Ablation studies demonstrate strong component effects:
- Removal of Shift-left Planning causes a dramatic –23.7% drop on CodeContests, highlighting persistent LLM blindness to boundary cases.
- Excluding Live Execution reduces performance by –7.9%, underscoring that hallucinated validation remains a nontrivial bottleneck.
- Oracle-based Assertions and Defensive Accumulation contribute –11.6% and –6.7% drops, showing property-based and regression-proofing checks are non-redundant.
The system’s core claim is bold: bridging both specification and verification via execution grounding is necessary for robust and general code synthesis. Gains from the two axes are largely additive, and neither is sufficient alone.
A canonical qualitative illustration is provided by direct CodeSIM vs. SolidCoder comparison on a list rotation error: mental simulation in CodeSIM yields a spurious PASS, while SolidCoder’s live execution triggers a concrete assertion failure, immediately surfacing the bug.
Figure 2: The Mental-Reality Gap on a rotation problem—only empirical execution (right) surfaces latent errors that simulated reasoning (left) overlooks.

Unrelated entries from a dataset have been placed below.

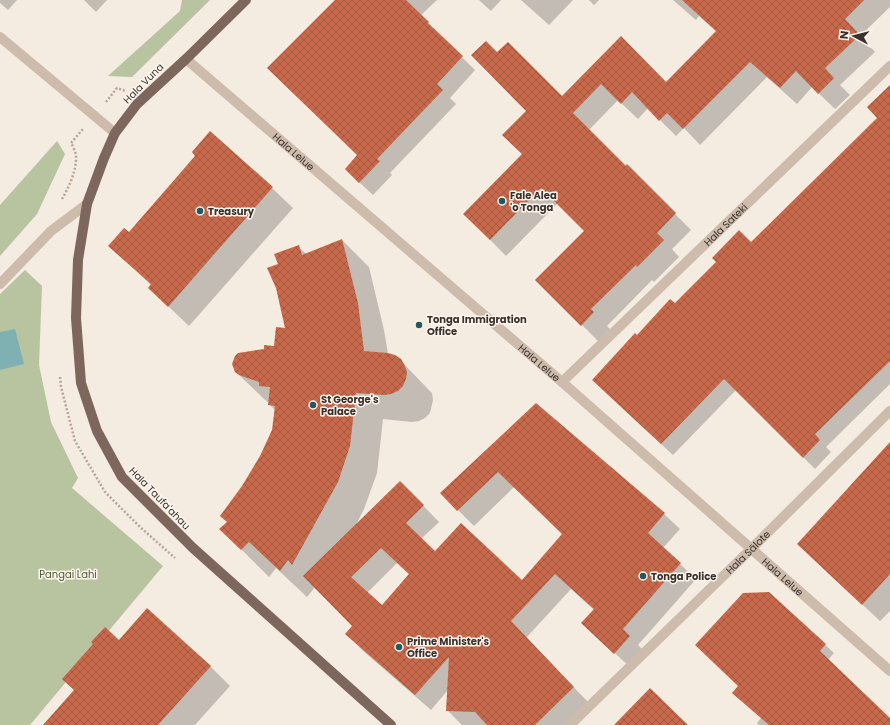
<svg xmlns="http://www.w3.org/2000/svg" width="890" height="725" font-family="Poppins,sans-serif">
<style>
.park{fill:#b8c4a0}
.water{fill:#7fb0b2}
.shadow{fill:#0003;fill-rule:evenodd}
.building{fill:url(#building-cross-hatch);fill-rule:evenodd}
.lines{fill:none;stroke-linecap:round;stroke-linejoin:round}
.path{stroke:#b9a596;stroke-width:2.5;stroke-dasharray:2 2;stroke-linecap:butt}
.minor{stroke:#cdbbac;stroke-width:10}
.major{stroke:#7d675c;stroke-width:10}
.poi-dot{fill:#1f5a5e;stroke:#fbf5ee;stroke-width:1.5}
.labels{text-anchor:middle;stroke-width:3;stroke-linejoin:round;paint-order:stroke}
.street-label{font-size:10px;fill:#3b302b;stroke:#fbf5ee}
.poi-label{font-size:10px;font-weight:bold;fill:#3b302b;stroke:#fbf5ee;text-anchor:start}
.park-label{font-size:10px;fill:#4a5a2e;stroke:#fbf5ee}
</style>
<defs>
<pattern id="building-cross-hatch" width="8" height="8" patternUnits="userSpaceOnUse"><rect width="8" height="8" fill="#c8694b"/><path d="M0 0l8 8M0 8l8-8" fill="none" stroke="#a4573f"/></pattern>
</defs>
<rect width="100%" height="100%" fill="#f4ebe1"/>
<!-- park -->
<path class="park" d="M182,0H210L132,77L108,76L180,11Z
M57,141L65,154L37,214L0,256V205Z
M25,270L42,286L39,365L51,422L78,478L72,488L163,566L30,725H0V294Z"/>
<!-- water -->
<path class="water" d="M15,329L24,364L0,370V332Z"/>
<!-- shadow -->
<path class="shadow" d="M0,0H17L8,10L0,3Z
M84,0H107L96,12Z
M336,0H437L420,16L475,70L450,98L456,104L390,173L392,175L373,195L359,182L358,156Z
M479,0H501L491,11Z
M521,0H573L549,25Z
M589,0H599L594,5Z
M673,0H890V7L860,36L875,52L840,85L850,95L835,109L812,87L797,104L767,77L700,145L684,128L676,136L648,108L638,119L618,100L589,130L626,168L627,166L691,230L672,249L679,257L654,282L652,280L607,326L610,329L598,341L537,280L586,231L558,203L506,256L465,214L523,154L528,111L497,54L562,97L621,38L666,83L717,32L699,16L696,20Z
M890,86V384L826,447L831,452L815,469L736,390L673,455L605,392L637,336L751,243L879,118Z
M210,133L272,188L293,208L189,326L149,288L151,285L110,246L129,233L197,156Z
M342,240L369,267L384,330L388,354L400,360L427,388L432,393L433,400L430,413L425,418L419,421L412,422L383,419L377,473L364,509L356,525L400,482L439,522L421,539L435,552L522,582L564,534L514,487L474,526L441,493L536,405L664,514L680,529L663,548L696,579L638,645L645,652L631,668L582,623L594,610L571,589L526,638L589,703L567,725H462L447,710L448,690L431,710L362,650L347,634L354,626L315,587L307,597L276,568L269,577L221,529L228,522L243,486L261,456L273,430L276,411L269,404V403L264,399L236,372L275,347L286,329L279,265L298,246L306,254ZM397,563L410,575L382,607L367,593Z
M890,444V611L880,621L798,544Z
M769,593L834,653L828,660L890,719V725H759L757,723L761,718L739,686Z
M119,641L210,666L230,686L195,725H44L75,690L95,644Z"/>
<!-- building -->
<path class="building" d="M335,0H406L429,22L428,23L463,56L437,84L443,90L377,159L380,161L359,183L345,169L357,155L267,68Z
M682,0H864L845,19L860,35L825,68L834,78L818,94L796,71L780,88L750,62L683,129L667,113L659,121L632,92L621,104L601,84L573,113L626,166L627,164L676,213L657,233L664,240L637,267L636,265L591,309L594,312L581,326L535,280L584,231L541,188L490,240L463,214L522,154L502,135L526,111L471,55L486,41L497,52L508,42L562,96L621,36L666,82L716,31Z
M890,85V361L815,434L820,440L803,458L724,379L661,444L592,380L635,333L637,335L670,299L675,303L716,262L712,258L739,230L751,242L877,118L867,107Z
M210,131L273,187L168,307L148,288L151,284L108,246L124,228L129,232L195,156L192,152Z
M342,239L358,303L364,351L388,353L395,355L401,359L405,366L407,372L406,379L403,386L398,391L391,394L385,395L356,393L350,446L338,482L292,565L288,560L280,571L249,542L241,550L219,529L227,522L220,516L242,486L260,456L272,430L275,406L268,405L270,387L259,386V382L239,375L235,372L232,364L235,356L238,353L264,349V345L274,346L276,327L285,328L276,288L267,268L278,264L274,254L299,245L302,255Z
M536,403L665,513L648,533L681,563L623,629L630,636L614,654L581,623L594,609L555,574L511,621L574,687L535,725H487L475,712L446,711L449,657L415,695L345,634L352,626L303,576L400,481L424,505L406,523L435,551L461,523L522,580L562,534L498,472L457,511L440,493ZM381,548L409,574L382,605L351,577Z
M890,442V574L862,605L797,544Z
M769,592L826,644L820,651L890,718V725H769L732,693L738,686L695,645L743,593Z
M147,608L211,666L158,725H43L74,690L62,679L93,644L91,642L105,627L119,640Z
M650,688L688,725H614Z"/>
<g class="lines">
<!-- path -->
<path class="path" d="M106,102L117,88L126,91
M62,199C69,187 77,170 76,155C75,151 73,146 71,143L83,129
M60,377L61,387L75,441L105,492L140,527L175,558"/>
<!-- minor -->
<g class="minor">
<path d="M0,37L115,133"/>
<path id="s1" d="M186,59L562,382L890,671"/>
<path d="M0,284L51,231L87,204"/>
<path id="s2" d="M562,382L890,66"/>
<path id="s3" d="M570,725L751,549L890,411"/>
</g>
<!-- major -->
<path class="major" d="M246,0L186,59L137,104L115,133L104,158L87,204L78,260L76,318L81,383L97,431L122,477L193,548L391,725"/>
</g>
<!-- markers -->
<g class="poi-dot">
<circle cx="502" cy="201" r="4"/>
<circle cx="200" cy="211" r="4"/>
<circle cx="419" cy="325" r="4"/>
<circle cx="313" cy="405" r="4"/>
<circle cx="643" cy="576" r="4"/>
<circle cx="399" cy="647" r="4"/>
</g>
<g class="labels">
<!-- street labels -->
<g class="street-label">
<text transform="translate(143 83) rotate(-45)" y="4">Hala Vuna</text>
<text dy="4" stroke="none"><textPath href="#s1" startOffset="142">Hala Lelue</textPath></text>
<text dy="4" stroke="none"><textPath href="#s2" startOffset="227">Hala Sateki</textPath></text>
<text dy="4" stroke="none"><textPath href="#s1" startOffset="466">Hala Lelue</textPath></text>
<text transform="translate(160 498) rotate(46)" y="4">Hala Taufa'ahau</text>
<text dy="4" stroke="none"><textPath href="#s3" startOffset="248">Hala Sālote</textPath></text>
<text dy="4" stroke="none"><textPath href="#s1" startOffset="790">Hala Lelue</textPath></text>
</g>
<!-- poi labels -->
<g class="poi-label">
<text x="510" y="199">Fale Alea<tspan x="510" dy="12">'o Tonga</tspan></text>
<text x="208" y="215">Treasury</text>
<text x="427" y="323">Tonga Immigration<tspan x="427" dy="12">Office</tspan></text>
<text x="321" y="403">St George's<tspan x="321" dy="12">Palace</tspan></text>
<text x="651" y="580">Tonga Police</text>
<text x="407" y="645">Prime Minister's<tspan x="407" dy="12">Office</tspan></text>
</g>
<!-- park labels -->
<g class="park-label">
<text x="68" y="578">Pangai Lahi</text>
</g>
</g>
<!-- north arrow -->
<g transform="translate(854 36) rotate(277)" stroke="#fbf5ee" stroke-width="3" paint-order="stroke">
<path d="M0-3L7 15L0 10L-7 15Z" fill="#3b302b"/>
<text y="-6" font-size="11" font-weight="bold" text-anchor="middle" fill="#3b302b">N</text>
</g>
</svg>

Practical and Theoretical Implications
Adopting concrete execution, coupled with property-based oracles, substantially mitigates the LLM hallucination pathology endemic to prior agentic pipelines. This refactoring of self-evaluation modalities exposes two broader implications for scalable code synthesis frameworks:
- Inference-time safety and regression preservation: Defensive Accumulation ensures old bugs do not resurface post-fix, an essential property for deployment in continuous integration and automated patching pipelines.
- Oracle-free verification: SolidCoder decouples code validation from ground-truth output access, extending applicability to settings—such as novel competitive problems—where only input constraints and invariants are available.

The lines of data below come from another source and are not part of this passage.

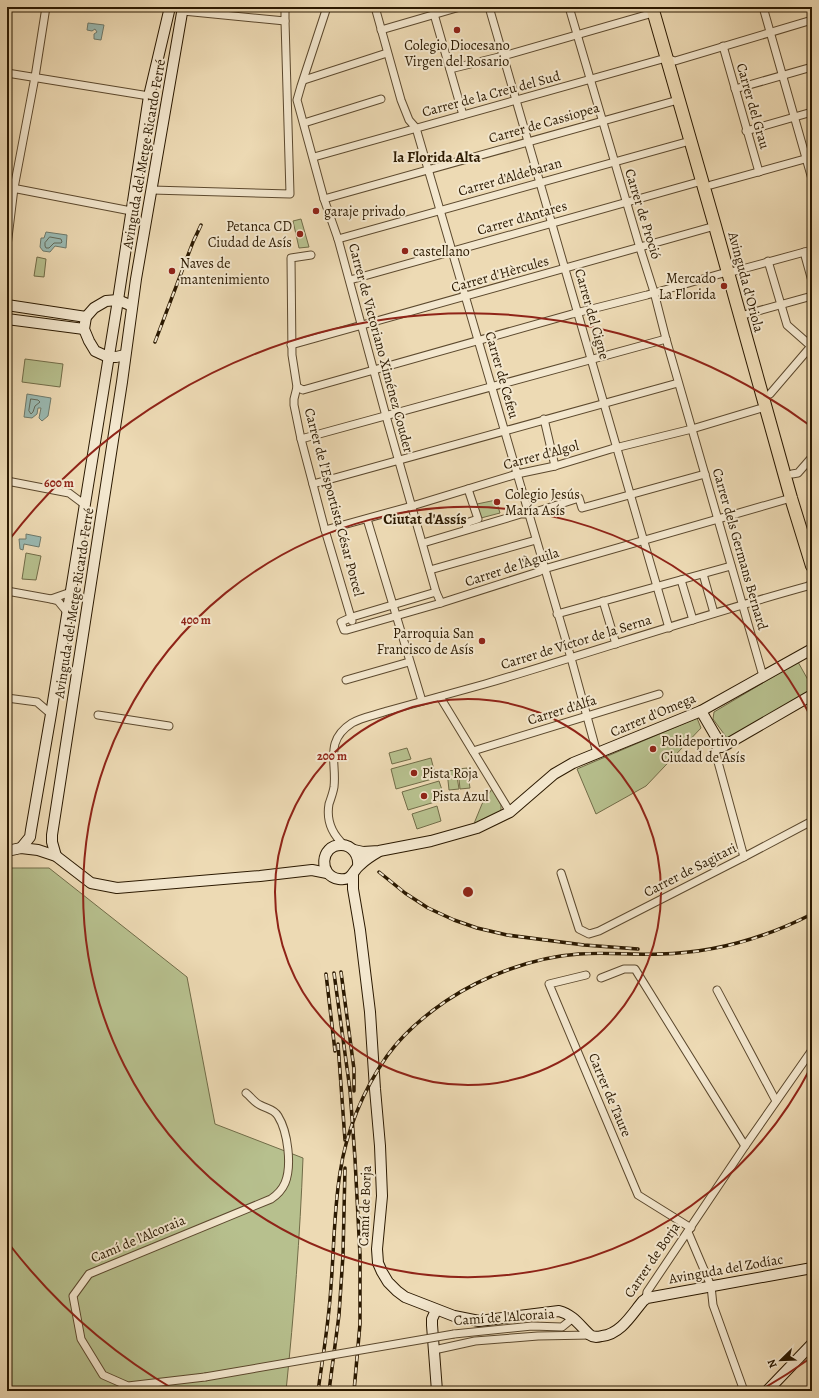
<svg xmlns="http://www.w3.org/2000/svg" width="819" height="1398" font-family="Alegreya,serif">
  <rect width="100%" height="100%" fill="#eddab4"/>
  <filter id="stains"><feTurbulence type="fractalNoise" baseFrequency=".005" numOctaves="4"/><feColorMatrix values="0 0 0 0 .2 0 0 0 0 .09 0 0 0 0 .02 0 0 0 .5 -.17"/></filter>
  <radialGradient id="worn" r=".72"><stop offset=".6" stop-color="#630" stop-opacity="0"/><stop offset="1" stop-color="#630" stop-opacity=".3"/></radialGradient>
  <!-- green -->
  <g fill="#b7c08e" stroke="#716c48">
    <path d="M301,219L309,247L299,248L293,221Z"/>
    <path d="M37,257L46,259L44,277L34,276Z"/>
    <path d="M25,359L63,364L60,387L22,382Z"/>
    <path d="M496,500L500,513L481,518L477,504Z"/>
    <path d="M26,553L41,556L36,580L22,579Z"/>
    <path d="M798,662L812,687V691L727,738L713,719L714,712Z"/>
    <path d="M697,718L701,728L646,786L596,814L577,769Z"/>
    <path d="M407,748L411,759L392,764L389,753Z"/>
    <path d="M431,758L436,778L396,789L391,769Z"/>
    <path d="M467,768L470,788L460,789L458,769Z"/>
    <path d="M456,770L459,789L449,790L447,771Z"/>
    <path d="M439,781L445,799L408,810L402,792Z"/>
    <path d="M492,789L501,805V812L473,826L482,804Z"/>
    <path d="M437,806L441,821L417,829L412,814Z"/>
    <path d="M7,868H49L187,977L215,1124L303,1158C300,1236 294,1313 286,1391H7Z"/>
  </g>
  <!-- water -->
  <g fill="#9abab3" stroke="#6e7a6c">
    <path d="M88,23L104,25L101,40L94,39V34L97,32L95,29L92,31L87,30Z"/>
    <path d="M46,232L67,235L66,248L55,246L50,252L43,251L40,247L41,238H44Z"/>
    <path d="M27,394L51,398L48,416L42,421L39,418L41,408H38L37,414L32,418L24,417Z"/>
    <path d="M26,534L41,537L39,547L24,544L23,550L20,549L19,539H26Z"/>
  </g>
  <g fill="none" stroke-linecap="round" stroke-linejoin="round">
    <!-- shore -->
    <g stroke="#626a5a" stroke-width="1">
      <path d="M50,237L61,239L62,242L61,243H54L49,248H46L45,246V243Z"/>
      <path d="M31,399L38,400L40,402L35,406L33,412L31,414L29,411Z"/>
    </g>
    <defs>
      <g id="street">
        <path d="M327,7L301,86L297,100L324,199L338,239L386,416L436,592L441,603"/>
        <path d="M375,7L401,100L409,120L416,128L428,169L571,658L597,753"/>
        <path d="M489,7L669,628"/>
        <path d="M569,7L640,248L654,292L666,339L763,676"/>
        <path d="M763,7L812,179"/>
        <path d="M183,11L285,21V7"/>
        <path d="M434,14L463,115"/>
        <path d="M381,30L460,7"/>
        <path d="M723,46L759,172"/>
        <path d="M450,69L503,56L653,13"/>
        <path d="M7,73L149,96"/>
        <path d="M304,80L387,53"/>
        <path d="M735,89L812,67"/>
        <path d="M304,123L381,99"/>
        <path d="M746,131L812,112"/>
        <path d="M314,157L666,58L675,61L812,20"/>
        <path d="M711,185L812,157"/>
        <path d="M7,187L131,211"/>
        <path d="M152,190L290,194L285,21"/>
        <path d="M324,199L678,100"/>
        <path d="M338,239L690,141"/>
        <path d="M7,246L14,188L35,77L46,7"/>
        <path d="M804,252L812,281"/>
        <path d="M311,255L291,258L292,355L297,387L294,399V405L301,439L325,530L352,621"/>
        <path d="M768,261L787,325L812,347"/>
        <path d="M350,280L702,181"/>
        <path d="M747,314L812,296"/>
        <path d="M291,345L715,226"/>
        <path d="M297,387L303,390L572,314L647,295L727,272L735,271L812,250"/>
        <path d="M770,394L812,345"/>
        <path d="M544,419L555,466"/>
        <path d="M301,439L666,339"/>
        <path d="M792,474L798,473L812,457"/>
        <path d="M7,481L69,493L85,505"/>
        <path d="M313,484L678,383"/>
        <path d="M367,519L422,701"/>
        <path d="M467,529L466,523L478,519L468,489"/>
        <path d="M325,530L412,506L517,474L555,466L611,449L692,429L765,407"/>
        <path d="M423,543L521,514H529L579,498L582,508L705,474"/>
        <path d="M430,570L536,540"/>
        <path d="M703,574L714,613"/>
        <path d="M681,580L693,620"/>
        <path d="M7,591L51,599"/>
        <path d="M436,592L352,617L341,622L344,630H347L441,603L538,572L544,569L791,498"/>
        <path d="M603,601L616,644"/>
        <path d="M67,612L58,601L51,599L71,592"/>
        <path d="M557,614L731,566"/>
        <path d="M346,680L409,662"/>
        <path d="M440,697L510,812"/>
        <path d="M7,698L37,702L51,714"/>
        <path d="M98,715L169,726"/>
        <path d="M722,747L715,751L744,857"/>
        <path d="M473,751L659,694"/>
        <path d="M344,845C332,834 326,821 329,804C331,798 333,793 334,787C337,762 324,741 352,723C362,717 376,715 387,711C420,702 452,693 485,684C593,652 699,616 808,586L812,583"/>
        <path d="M561,873L579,929L589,934L599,931L744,857L812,821"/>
        <path d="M586,975L549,984L638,1195L691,1228"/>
        <path d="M601,978L624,969H635L745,1146"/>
        <path d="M717,990L776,1101"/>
        <path d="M688,1232L711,1286L713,1305L744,1391"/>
        <path d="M646,1299L647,1292L745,1146L812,1050"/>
        <path d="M454,1334L532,1326L562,1327L573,1318"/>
        <path d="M434,1350L475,1341L538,1336L591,1335"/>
        <path d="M205,1377L128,1386L103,1375L81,1339L73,1296L89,1274L271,1199C277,1195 282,1190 285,1183C292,1166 288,1132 278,1116C274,1109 267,1109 260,1105C255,1103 251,1097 246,1093"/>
      </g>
      <g id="secondary">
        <path d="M7,305L86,317"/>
        <path d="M7,319L84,329"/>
        <path d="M125,355L116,357H108L95,351L89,341L84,329L86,317L94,308L106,301L118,300L132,306"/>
        <path d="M701,711L722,747L812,695"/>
        <path d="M21,848L30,837L31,830L51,714L118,300L149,96L170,7"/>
        <path d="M354,850L363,852L379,851L431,841L477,828L510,812L554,774L573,763L701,711L812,649"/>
        <path d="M7,851L21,848L38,850L56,856L91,883L117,888L260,876L312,870L327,873"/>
        <path d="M56,856L52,842V835L122,382L136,279L183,7"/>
        <path d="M358,866C359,856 353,845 341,845C320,845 318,876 339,879C353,881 352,871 360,865C365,860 371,856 378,852"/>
        <path d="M353,875V889L360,930L370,1012L375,1089L380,1146L382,1196L377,1249L378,1263L382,1272L388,1282L397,1291L405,1297L454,1316L479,1321L559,1311C574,1315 580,1326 590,1335C594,1338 598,1337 602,1336C621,1334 632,1314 643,1301L647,1298L812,1268"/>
        <path d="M436,1310L432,1319V1325L437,1391"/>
        <path d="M767,1391L812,1344"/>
      </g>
      <path id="primary" d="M652,7L715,226L791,498L812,566"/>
    </defs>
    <!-- street casing -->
    <use href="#street" stroke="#5c492e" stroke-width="9"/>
    <!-- secondary casing -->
    <use href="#secondary" stroke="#2b1901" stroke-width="12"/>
    <!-- primary casing -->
    <use href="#primary" stroke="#2b1901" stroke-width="14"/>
    <!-- street -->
    <use href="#street" stroke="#f3e7ce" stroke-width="7"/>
    <!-- secondary -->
    <use href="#secondary" stroke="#f3e7ce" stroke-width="10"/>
    <!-- primary -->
    <use href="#primary" stroke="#eddab4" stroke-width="12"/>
    <defs>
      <g id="rail">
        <path d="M155,342L193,242L201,225"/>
        <path d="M379,872L405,893L428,908L454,920L477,928L507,935L584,945L638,949"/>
        <path d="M341,972L354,1069V1091"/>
        <path d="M334,973L350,1090L355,1159L360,1255V1324L354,1391"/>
        <path d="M326,974L335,1051"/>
        <path d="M338,1044L345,1140"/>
        <path d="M318,1391C323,1356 329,1321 331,1286C334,1248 334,1210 340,1173C346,1132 363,1090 387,1056C402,1035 424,1016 446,1001C483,976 534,957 579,954C606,952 633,955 660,954C715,953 763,939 812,914"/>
        <path d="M329,1391L339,1315L343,1255L345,1168"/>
      </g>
    </defs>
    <!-- rail casing -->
    <use href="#rail" stroke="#2b1901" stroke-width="3.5"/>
    <!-- rail -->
    <use href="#rail" stroke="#f3e7ce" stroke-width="2" stroke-dasharray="6" stroke-linecap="butt"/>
    <defs>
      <path id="street-bridge" d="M205,1377L454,1334"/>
    </defs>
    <!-- street-bridge casing -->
    <use href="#street-bridge" stroke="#5c492e" stroke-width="9" stroke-linecap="butt"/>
    <!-- street-bridge -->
    <use href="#street-bridge" stroke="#f3e7ce" stroke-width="7"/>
  </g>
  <!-- distance rings -->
  <g fill="none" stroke="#8f2418" stroke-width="2">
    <circle cx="468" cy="892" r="193"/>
    <path d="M811 1067A385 385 0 1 1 811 717"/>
    <path d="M812 1357A578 578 0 0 1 761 1390M175 1390A578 578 0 0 1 9 1244M9 540A578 578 0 0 1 812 427"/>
  </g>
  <!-- markers -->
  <g fill="#8f2418" stroke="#f3e7ce" stroke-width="1.5">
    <circle cx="457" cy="30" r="4"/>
    <circle cx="316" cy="211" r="4"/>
    <circle cx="300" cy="234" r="4"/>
    <circle cx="405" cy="251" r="4"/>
    <circle cx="172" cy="271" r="4"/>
    <circle cx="724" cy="286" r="4"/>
    <circle cx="497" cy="502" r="4"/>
    <circle cx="482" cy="641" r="4"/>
    <circle cx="653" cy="749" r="4"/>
    <circle cx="414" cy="773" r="4"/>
    <circle cx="424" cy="796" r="4"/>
  </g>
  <g text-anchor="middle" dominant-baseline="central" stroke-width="4" stroke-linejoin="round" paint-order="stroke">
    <!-- poi labels -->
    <g font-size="14" fill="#2b1901" stroke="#f3e7ce" text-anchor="start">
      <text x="457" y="45" text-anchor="middle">Colegio Diocesano<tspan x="457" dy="16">Virgen del Rosario</tspan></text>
      <text x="324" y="211">garaje privado</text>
      <text x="292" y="226" text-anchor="end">Petanca CD<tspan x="292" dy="16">Ciudad de Asís</tspan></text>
      <text x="413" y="251">castellano</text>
      <text x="180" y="263">Naves de<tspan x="180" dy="16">mantenimiento</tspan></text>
      <text x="716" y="278" text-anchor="end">Mercado<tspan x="716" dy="16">La Florida</tspan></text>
      <text x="505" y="494">Colegio Jesús<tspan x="505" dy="16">María Asís</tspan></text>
      <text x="474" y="633" text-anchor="end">Parroquia San<tspan x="474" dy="16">Francisco de Asís</tspan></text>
      <text x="661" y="741">Polideportivo<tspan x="661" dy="16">Ciudad de Asís</tspan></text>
      <text x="422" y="773">Pista Roja</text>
      <text x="432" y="796">Pista Azul</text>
    </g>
    <!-- street labels -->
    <g font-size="14" fill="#2b1901" stroke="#f3e7ce">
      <text transform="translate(491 94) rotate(-15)">Carrer de la Creu del Sud</text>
      <text transform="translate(753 106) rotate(74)">Carrer del Grau</text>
      <text transform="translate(544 123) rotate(-16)">Carrer de Cassiopea</text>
      <text transform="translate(144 154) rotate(-80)">Avinguda del Metge Ricardo Ferré</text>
      <text transform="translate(510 177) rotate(-16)">Carrer d'Aldebaran</text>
      <text transform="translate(643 214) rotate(73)">Carrer de Proció</text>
      <text transform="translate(522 218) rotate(-16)">Carrer d'Antares</text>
      <text transform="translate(500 274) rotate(-16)">Carrer d'Hèrcules</text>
      <text transform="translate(746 282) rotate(75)">Avinguda d'Oriola</text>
      <text transform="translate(592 314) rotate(74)">Carrer del Cigne</text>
      <text transform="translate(381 348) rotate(75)">Carrer de Victoriano Ximénez Couder</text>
      <text transform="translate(502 375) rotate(74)">Carrer de Cefeu</text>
      <text transform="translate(541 455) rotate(-15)">Carrer d'Algol</text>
      <text transform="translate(334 502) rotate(75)">Carrer de l'Esportista César Porcel</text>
      <text transform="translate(740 549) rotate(74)">Carrer dels Germans Bernard</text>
      <text transform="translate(512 567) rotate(-18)">Carrer de l'Àguila</text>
      <text transform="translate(74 603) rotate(-81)">Avinguda del Metge Ricardo Ferré</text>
      <text transform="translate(576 642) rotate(-17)">Carrer de Víctor de la Serna</text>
      <text transform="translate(562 710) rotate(-17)">Carrer d'Alfa</text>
      <text transform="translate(653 715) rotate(-23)">Carrer d'Omega</text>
      <text transform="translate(690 870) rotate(-27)">Carrer de Sagitari</text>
      <text transform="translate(610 1095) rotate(67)">Carrer de Taure</text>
      <text transform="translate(365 1206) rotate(-88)">Camí de Borja</text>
      <text transform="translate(138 1239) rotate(-23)">Camí de l'Alcoraia</text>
      <text transform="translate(652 1260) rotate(-56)">Carrer de Borja</text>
      <text transform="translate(726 1269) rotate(-10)">Avinguda del Zodíac</text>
      <text transform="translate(504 1317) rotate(-4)">Camí de l'Alcoraia</text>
    </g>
    <!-- neighbourhood labels -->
    <g font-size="15" font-weight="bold" fill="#2b1901" stroke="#f3e7ce">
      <text x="437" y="157">la Florida Alta</text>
      <text x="425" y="519">Ciutat d'Assís</text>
    </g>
  </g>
  <circle cx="468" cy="892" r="6" fill="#8f2418" stroke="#f3e7ce" stroke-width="2"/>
  <g font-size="12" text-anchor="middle" font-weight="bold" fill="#8f2418" stroke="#f3e7ce" stroke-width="4" stroke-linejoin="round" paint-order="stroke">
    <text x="59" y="487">600 m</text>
    <text x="196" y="624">400 m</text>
    <text x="332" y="760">200 m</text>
  </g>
  <!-- margin -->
  <rect width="819" height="1398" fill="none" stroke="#eddab4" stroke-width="24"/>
  <rect x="8" y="8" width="803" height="1382" fill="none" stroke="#2b1901" stroke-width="2"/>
  <rect x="12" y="12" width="795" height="1374" fill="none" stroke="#2b1901"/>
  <!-- north arrow -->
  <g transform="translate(781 1360) rotate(247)" stroke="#f3e7ce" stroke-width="3" paint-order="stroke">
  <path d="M0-3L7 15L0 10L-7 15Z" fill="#2b1901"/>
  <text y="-6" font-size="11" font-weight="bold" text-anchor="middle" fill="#2b1901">N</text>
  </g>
  <rect width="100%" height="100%" filter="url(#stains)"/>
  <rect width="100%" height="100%" fill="url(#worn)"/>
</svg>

As LLMs are increasingly augmented with tool use and programmatic APIs, concrete execution will become a default primitive for robust software agents. SolidCoder’s results suggest the next bottleneck is not primitive code generation but rather rigorous, interpretable, and compositional self-verification; the design pattern extends naturally to repository-level, multi-language, and real-world development workflows.
Limitations and Future Directions
While SolidCoder’s evaluation is limited to function-level, Python-centric problems, the approach is extensible in principle. Language sandboxing, broader property oracle synthesis, and efficiency-aware routing are the next frontiers—especially as token and call overhead remain non-negligible on easy or already-solved tasks.
Further, under heterogeneous model compositions and cross-agent communication (e.g., different LLMs for code and test generation), propagation of systemic biases in oracle generation must be studied.
Conclusion
SolidCoder offers a methodical approach for closing the Mental-Reality Gap in LLM code generation by internalizing concrete execution at every critical planning and validation stage. Evidence demonstrates strong, consistent improvements over strong simulation-based pipelines and highlights the necessity of separating specification and verification axes for reliable, generalizable autonomous programming. Future research must generalize these principles to broader codebases, richer oracles, and more efficient conditional inference.